With our continuing coverage of the debt ceiling debate, I’m struck by how convinced each side seems to be that its economic conclusions should be obvious to everyone else. One side states that the other is carrying water for special interests, instead of recognizing that true belief runs deep.
Monday morning on AirTalk, we spoke with liberal economist Robert Reich. He argued that the pending deal includes no stimulus spending, therefore sentencing our economy to the continuing doldrums. Reich also passionately argued that the current tax system is unfair, penalizing middle-class Americans and rewarding those who could afford to pay more. In Reich’s reality, government stimulus and additional revenue create jobs.

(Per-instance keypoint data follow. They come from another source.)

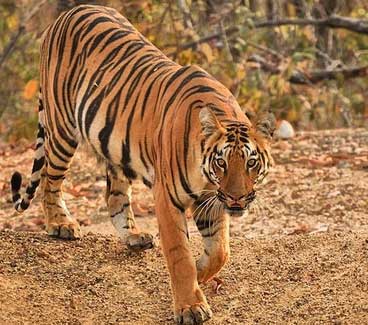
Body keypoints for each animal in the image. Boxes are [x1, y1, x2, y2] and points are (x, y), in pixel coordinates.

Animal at [10, 5, 274, 324]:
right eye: (221, 162)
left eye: (251, 162)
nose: (237, 198)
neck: (206, 176)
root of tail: (67, 13)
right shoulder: (168, 199)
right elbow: (179, 254)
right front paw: (190, 305)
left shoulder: (211, 200)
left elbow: (220, 251)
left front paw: (200, 274)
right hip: (62, 128)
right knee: (50, 179)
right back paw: (61, 224)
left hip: (115, 146)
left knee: (114, 196)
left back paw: (133, 236)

Next up was Grover Norquist, the president of Americans for Tax Reform, the group that signed up many Republicans to its “no new taxes” pledge. He claimed that increasing government revenue takes money out of the economy and costs large numbers of jobs. In Norquist’s reality, lower taxes and decreased government spending are the only true stimuli.

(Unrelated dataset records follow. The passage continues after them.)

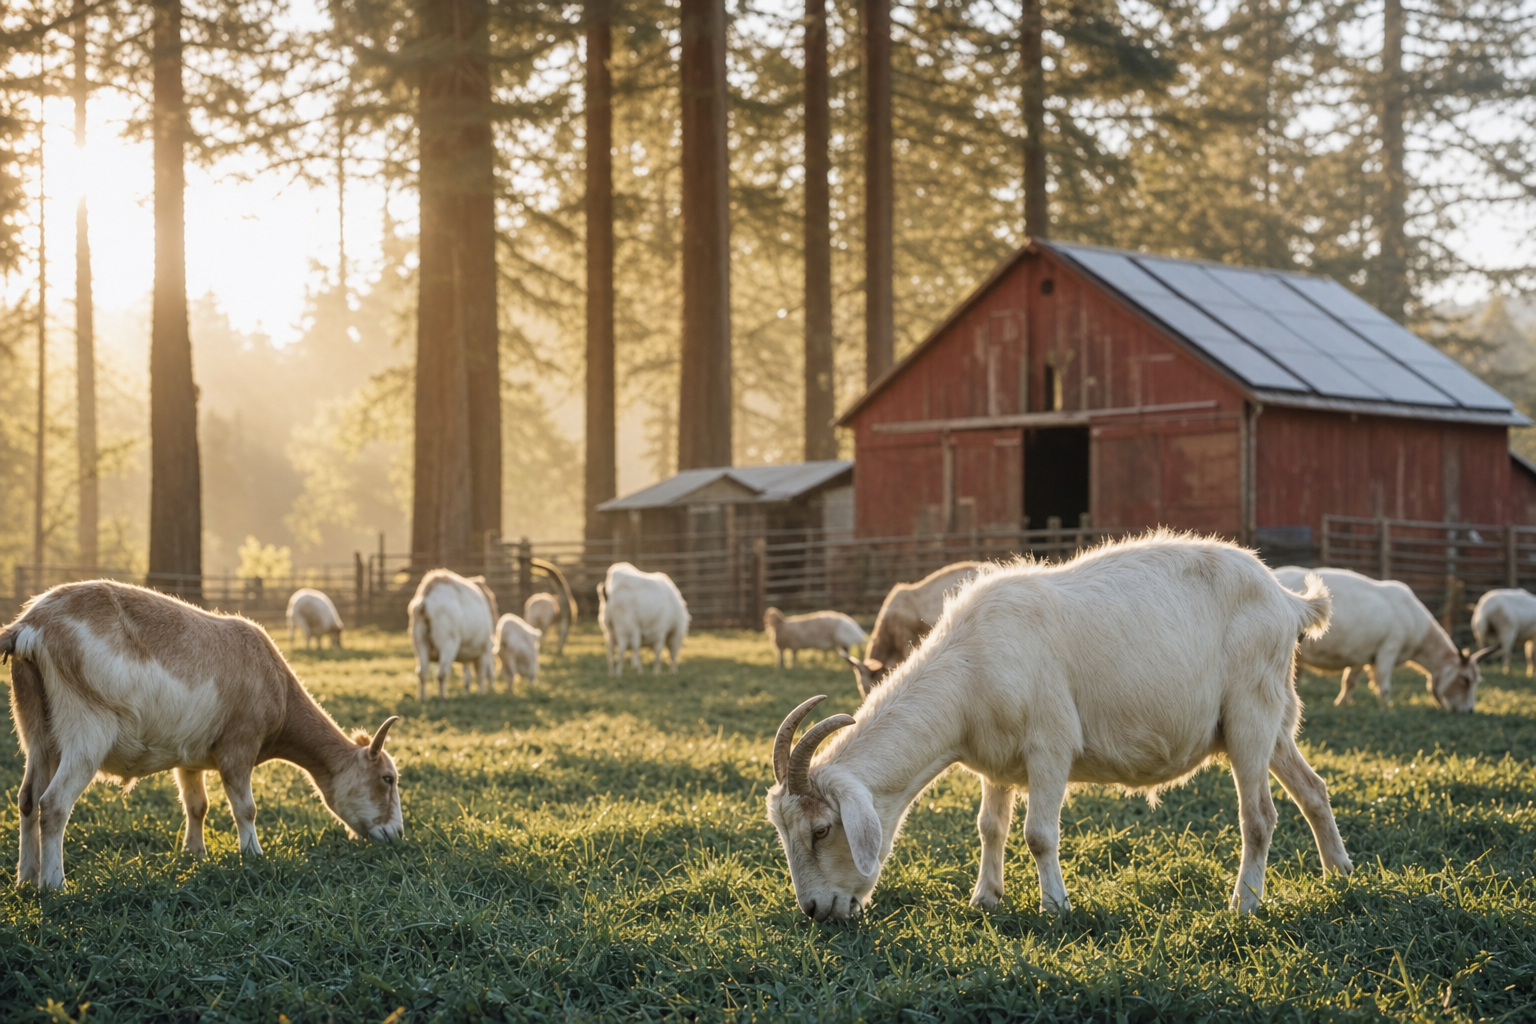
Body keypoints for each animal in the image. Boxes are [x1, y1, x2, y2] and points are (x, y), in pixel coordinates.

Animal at [0, 580, 402, 891]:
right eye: (387, 778)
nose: (396, 835)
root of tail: (30, 627)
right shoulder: (239, 746)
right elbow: (246, 809)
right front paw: (253, 855)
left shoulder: (189, 756)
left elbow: (198, 805)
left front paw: (195, 853)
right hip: (86, 727)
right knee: (53, 804)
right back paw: (54, 885)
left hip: (36, 730)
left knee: (28, 798)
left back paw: (26, 878)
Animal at [408, 569, 499, 700]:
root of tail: (426, 597)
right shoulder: (484, 649)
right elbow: (481, 674)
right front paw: (480, 693)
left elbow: (468, 671)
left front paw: (467, 690)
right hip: (448, 643)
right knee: (441, 674)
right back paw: (443, 698)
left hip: (419, 642)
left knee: (422, 673)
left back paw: (423, 698)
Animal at [1275, 567, 1492, 713]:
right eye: (1465, 679)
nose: (1469, 710)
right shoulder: (1389, 649)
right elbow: (1383, 684)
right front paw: (1387, 708)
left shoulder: (1361, 656)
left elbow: (1350, 682)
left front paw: (1342, 704)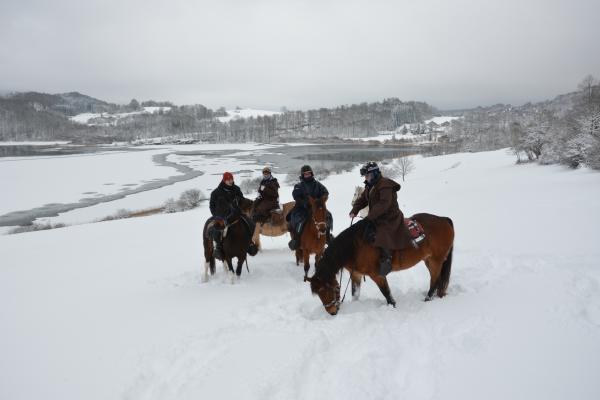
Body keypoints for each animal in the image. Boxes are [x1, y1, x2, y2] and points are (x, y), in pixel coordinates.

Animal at [308, 214, 452, 314]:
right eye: (318, 294)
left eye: (325, 290)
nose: (332, 312)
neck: (355, 247)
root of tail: (444, 220)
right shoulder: (356, 275)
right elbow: (355, 294)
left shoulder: (377, 275)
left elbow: (386, 293)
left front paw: (393, 306)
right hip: (428, 260)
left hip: (436, 261)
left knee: (434, 280)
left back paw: (427, 299)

Each man used historical references in an effort to bolster his case. Though we have no controlled studies to objectively determine economic cause-and-effect throughout history, both men are completely certain of their economic world views, and quick to dismiss opposing arguments.
I wonder how much of one’s personal belief system about economics comes from our emotional interpretation of the world, instead of logical conclusions.
It would be interesting to find the person whose lead values are personal freedom and individualism, who also believes taxes need to increase to provide more for those in need.
Similarly, I’d love to talk with someone whose lead values are societal equity and more comprehensive government provided services, who argues that lower taxes and less government regulation is the route to making it happen.